The Catholic Church's primary mission is to bring people to Christ, Our Lord. The Holy Spirit has been guiding Her for the past two thousand years, and will continue to guide Her until Our Lord comes again.

In Christ,

Mateo

-- (MattElFeo@netscape.net), February 24, 2003.


Also, by adding the man-made addition of the concept personal, it dilutes certain aspects of the mystical body of Christ. Part of the understanding of what makes up the mystical body is lost due to this isolationist type of relationship with the Savior.

Mateo is absolutely correct... this concept of personal is a completely extra-biblical concept. Interestingly, coming from group of people historically in a rage over man-made traditions and the words of men.

Big hmmmmmmm now. All together now...

Hmmmmmmmmmmm....

-- Emerald (emerald1@cox.net), February 24, 2003.


"BTW, I looked up the term "personal" in a bunch of versions of the Bible (KJV, Darby, RSV-Prot, Douay-Rheims, etc). I couldn't find the term in the whole Bible! "

How many times is the term Purgatory mentioned in the KJV....NEVER The point you are trying to make is moot.

Romans 3:23:

“For all have sinned, and come short of the glory of God.”

Romans 5:8:

“But God commendeth His love toward us, in that, while we were yet sinners, Christ died for us.”

Romans 6:23:

“For the wages of sin is death, but the gift of God is eternal life through Jesus Christ our Lord.”

Romans 10:9-10:

“That if thou shalt confess with thy mouth the Lord Jesus, and shalt believe in thine heart that God hath raised him from the dead, thou shalt be saved. For with the heart man believeth unto righteousness; and with the mouth confession is made unto salvation.”

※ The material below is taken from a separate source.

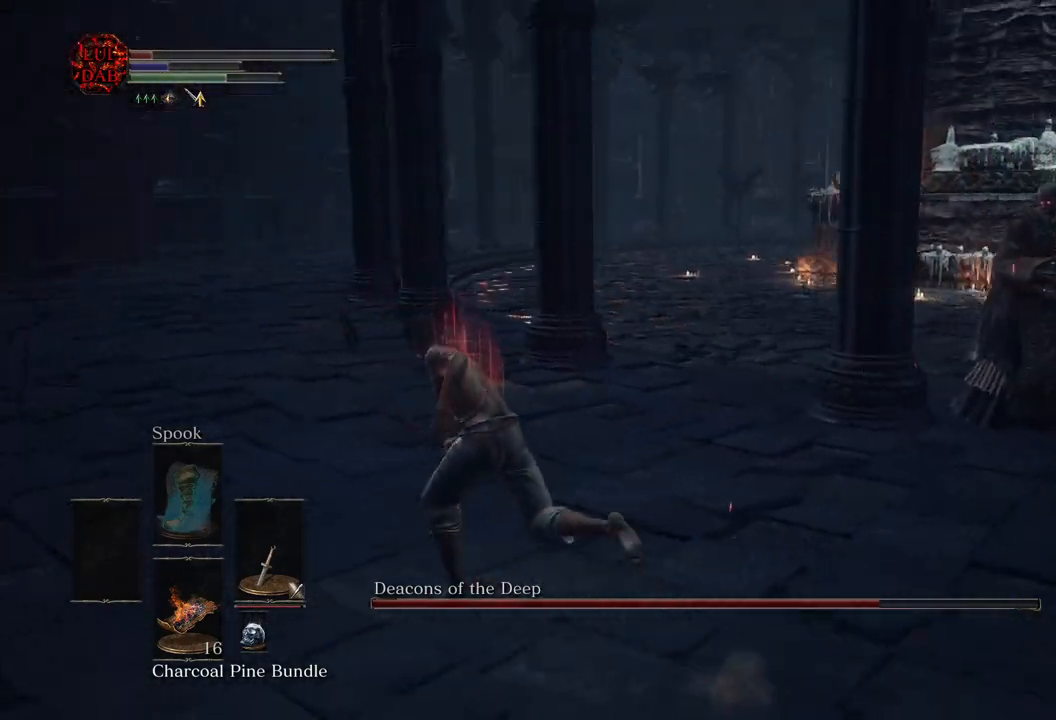
{"buttons": ["CIRCLE"], "left_stick": "up-left", "right_stick": "center", "events": [[417, "right_stick", "center"]]}
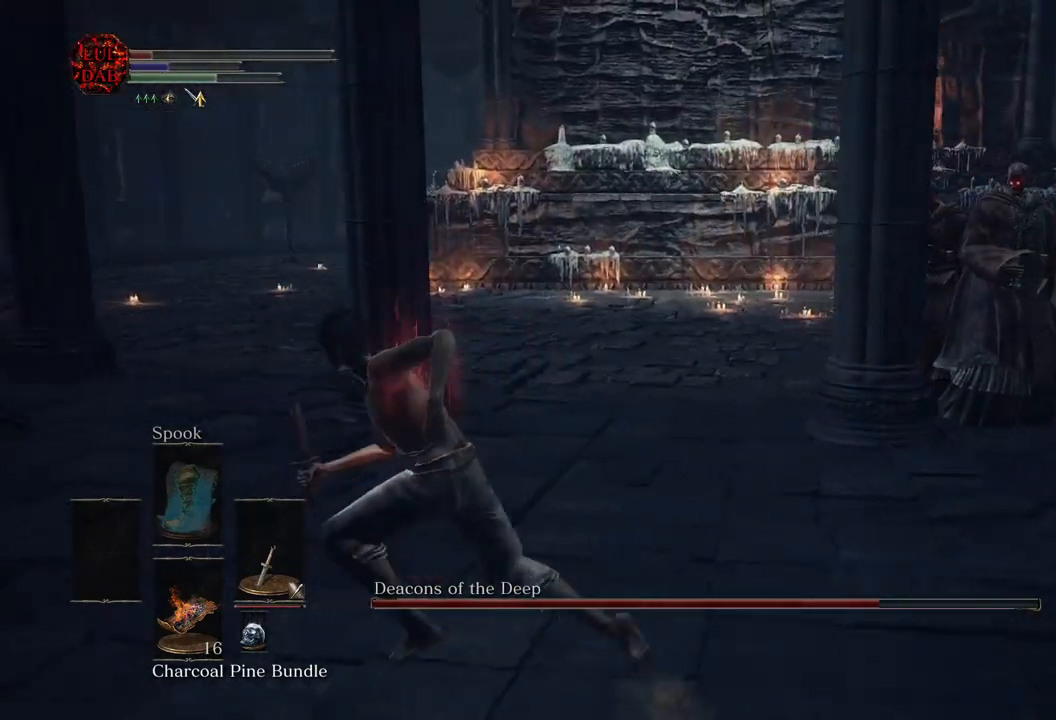
{"buttons": ["CIRCLE"], "left_stick": "up-left", "right_stick": "right", "events": [[33, "right_stick", "right"]]}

That sounds PERSONAL to me. "if thou shalt confess with thy mouth...and believe in thine heart" That is PERSONAL its not something an organization does.

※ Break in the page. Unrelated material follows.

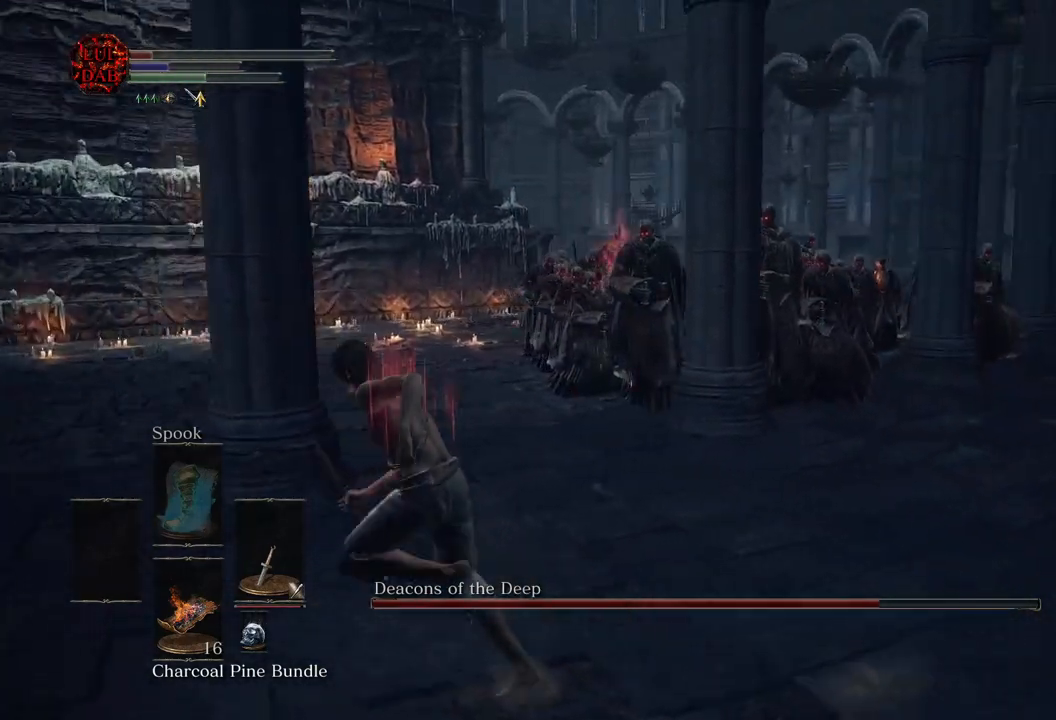
{"buttons": ["CIRCLE"], "left_stick": "up-left", "right_stick": "left", "events": [[33, "right_stick", "down-right"], [83, "CIRCLE", "up"], [233, "right_stick", "center"], [250, "CIRCLE", "down"], [400, "right_stick", "left"]]}
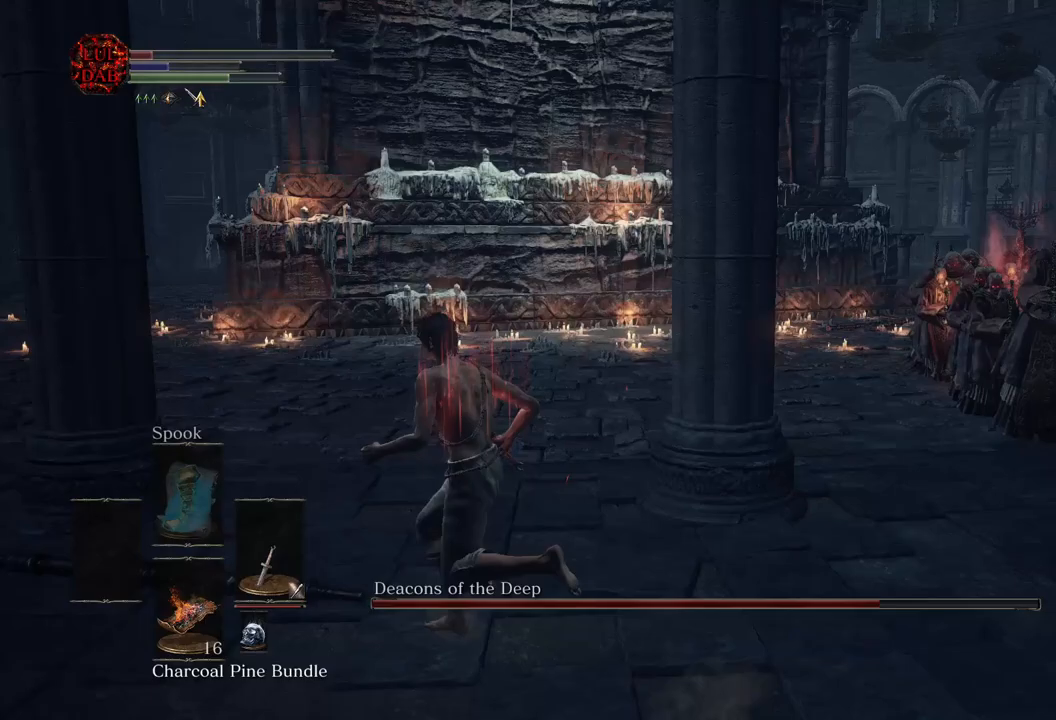
{"buttons": ["CIRCLE"], "left_stick": "up-left", "right_stick": "center", "events": [[283, "right_stick", "down-right"], [450, "right_stick", "center"]]}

Go ahead use the "proof texting" arguement. I've seen this throughout this forum whenever someone quotes a scripture they are "proof texting" HA! The word of God speaks for itself. Accepting Christ is between God and the individual.

-- official (official@official.com), February 24, 2003.


"This Protestant mantra is not in the Bible! "

Why is it that when someone is not Catholic, Catholics assume they are Protestant? Sorry, I am not Protestant.

-- official (official@official.com), February 24, 2003.


"How many times is the term Purgatory mentioned in the KJV....NEVER The point you are trying to make is moot."

Well, that doesn't help your argument much because even if you were right about Purgatory not existing because it isn't in Scripture (but it is), it still doesn't prove that the almighty concoction personal is a truly Scriptural abstraction.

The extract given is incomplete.